Since before I did health care wireless data at AT&T Wireless in the naughties, there were rumors that Verizon would eventually abandon CDMA for a wireless telephony standard that was compatible with their joint venture partner Vodaphone's GSM-based network in Europe. Well it's finally happening.
Currently AT&T and T-Mobile (along with Europe) are running a GSM-based network that includes GPRS, EDGE, and UMTS (which includes HSPDA). Confused yet? Each acronym in the preceding alphabet soup provides faster wireless data speeds, increasing from GPRS to HSPDA. Sprint and Verizon have used CDMA-based networks, with the fastest data service called EV-DO.
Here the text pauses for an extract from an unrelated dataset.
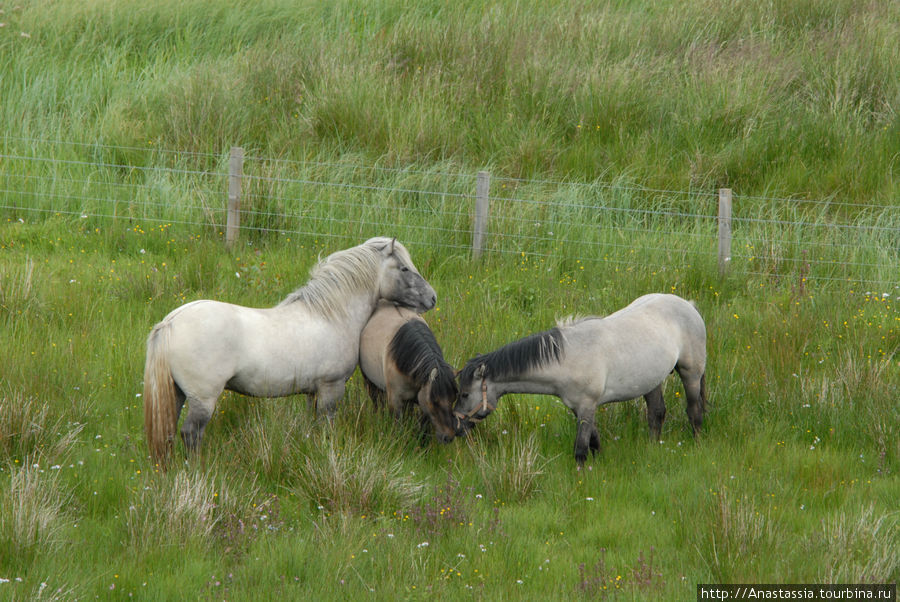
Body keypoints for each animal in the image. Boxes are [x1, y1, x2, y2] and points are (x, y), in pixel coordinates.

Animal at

Partisans from the two GSM/CDMA camps argue vociferously as to which technology provides the best quality and speed. The performance difference between the two is close enough not to matter to us mere mortals.
Many of these different designations in network performance represent software updates or minor hardware upgrades. Some jumps to the next level of OTA (that's “over the air”) performance require a forklift upgrade – i.e., swapping out cell tower radio hardware for totally new equipment. Forklift upgrades are kept to a minimum, because each time a carrier has to replace all their cell tower hardware they have an opportunity to switch vendors.
Vodaphone was recently making noises about pulling out of their half of the U.S. Verizon Wireless joint venture – which would have required Verizon to pony up billions to buy them out or risk being saddled by an unknown new partner. Instead, Verizon decided to placate Vodaphone and agree to merge technologies in the near term – 3 or 4 years. I'm not sure if this jump is coincident to a forklift upgrade after EV-DO, or increased pressure from Vodaphone – perhaps a reader can enlighten us.
The new technology is called LTE and will provide 100 mb/sec download speeds. With the adoption of this new standard, wireless carriers will be running pure TCP/IP networks over the wireless link for the first time.
What does this mean for health care? If you're planning to embed a cellular radio into a medical device, in the next 3 or 4 years you will probably want to use an LTE radio. In addition to supporting both European and U.S. market, the LTE radio will run on 3 carriers networks, increasing the chance your end user will find a carrier that provides decent coverage.
Don't worry about Qualcomm in all this. They hold patents a-plenty in the LTE sphere (which is based on W-CDMA). This will actually improve Qualcomm's value proposition. Before with the cellular market divided between Sprint/Verizon and Cingular/T-Mobile there just wasn't enough critical mass on the carrier side to drive adoption. Now with the two biggest carriers on the same technology base, Healthcare Unbound mobile phone based applications could really take off.
Although Verizon's announcement put a fly in the ointment of Qualcomm's MVNO project, LifeComm.